五月

△ちょっと雨が降っていたので、雨傘持参で長野に出掛けた。長野青年会議所の市民スクール婦人講座に招かれて川柳の話をしに、五月から七月まで五回お邪魔することになった。第一回は「私を語る」がテーマだった。
△折角、長野に来たから御開帳の善光寺をお詣りして、齢相応の思いで手を合わせた。吉田伍堂さん門中の肝入りの善光寺川柳の大きな絵入り額面が目についた。
△須坂博物館で小林朝治遺作版画展が開催されていることを知って是非行かねばならぬと考え、折柄の雨をついてバスに乗った。

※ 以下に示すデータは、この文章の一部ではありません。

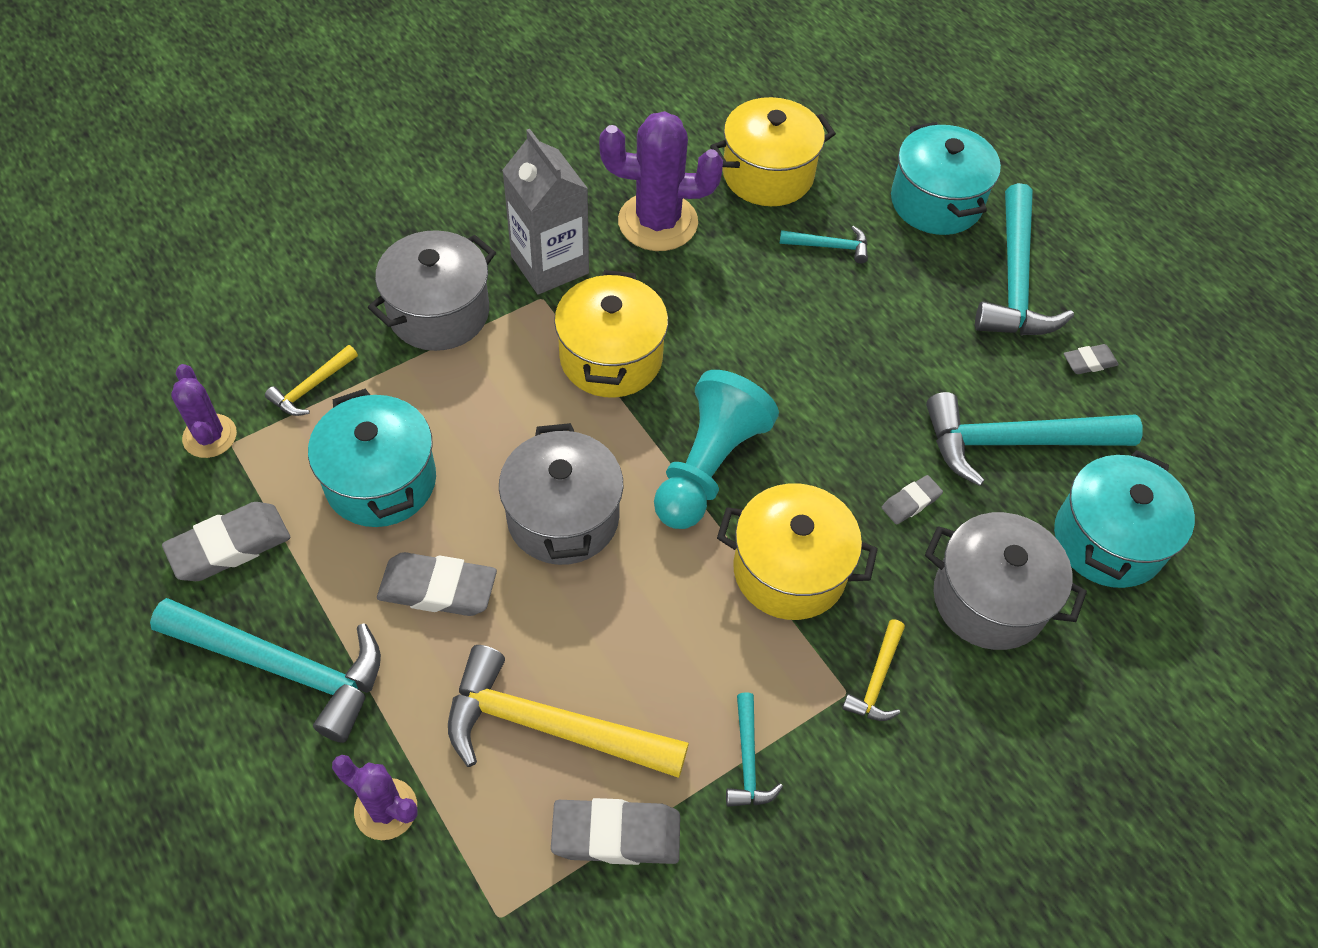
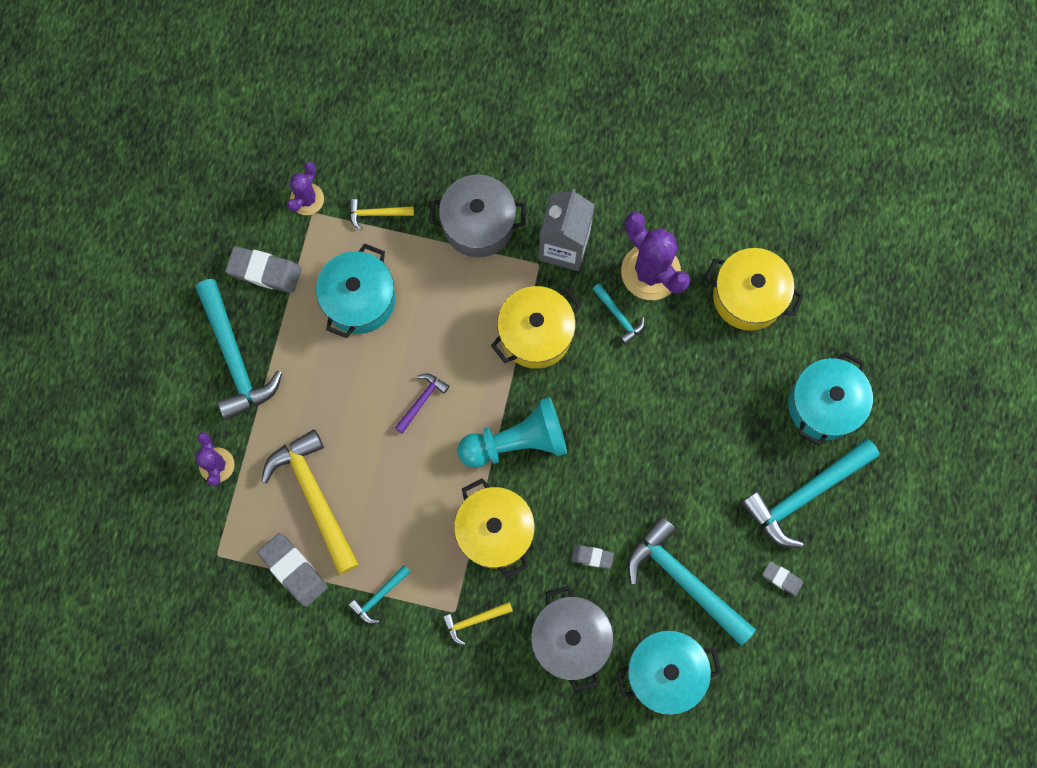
camera: 50 degrees right, 20 degrees up
(438, 589) = (331, 383): grey eraser -> none
(563, 517) = (421, 401): grey pot -> purple hammer
(829, 246) = (727, 376): turquoise hammer -> turquoise hammer (618, 316)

△思えば昭和十三年一月号六月号までの表紙「張子の虎」は小林朝治さん作だった。七月号から十二月号は「七夕奴提灯」、昭和十四年一月号から六月号は「押絵雛」、七月号から十二月号は「古型牛伏寺厄除牛」で飾っていただいた。すべて当時では松本郷土玩具と銘打った創作版画である。
△こののちとも表紙を小林さんに連載して貰うことを約束していたのだが、昭和十四年八月五日に生活と製作に行きづまり、自ら生命を断った。このたびの遺作展には逝くなる前日の同好者とのハイドン研究の会の寄せ書きに、既に死を決めていたと思われる句をしたためた色紙があった。西貝篤さんの名も見える。
△私は一度も会わなかった。それで心残りで、その後遺族の方々とお会いしてご挨拶したかったのにいまも連絡がつかず、そのままになって気にかけてはいる。
△こうしてこの版画展を見ることで、故人を偲ぶ機会があったと、せめて胸に聞かせる。久しい対面だと自ら恥じる。オリンピックの出場記念の「スケート」や「善光寺」「象山先生像」「臥竜山雪景」など愛読して惜しまない。
△小林さんと何らかの関係のあった版画家の協賛展示があった。そのなかの棟方志功さん、平塚運一さん、関野準一郎さん、武藤完一さん、川上澄生さん、前川千帆さんたちも、「川柳しなの」の表紙や口絵にご協力をいたゞいた。ほんとうに有難いことと今更に思う。
△過ぎし日はもう戻らないが、生きている私の心のうちに、尽きぬ感謝の念だけは衰えない。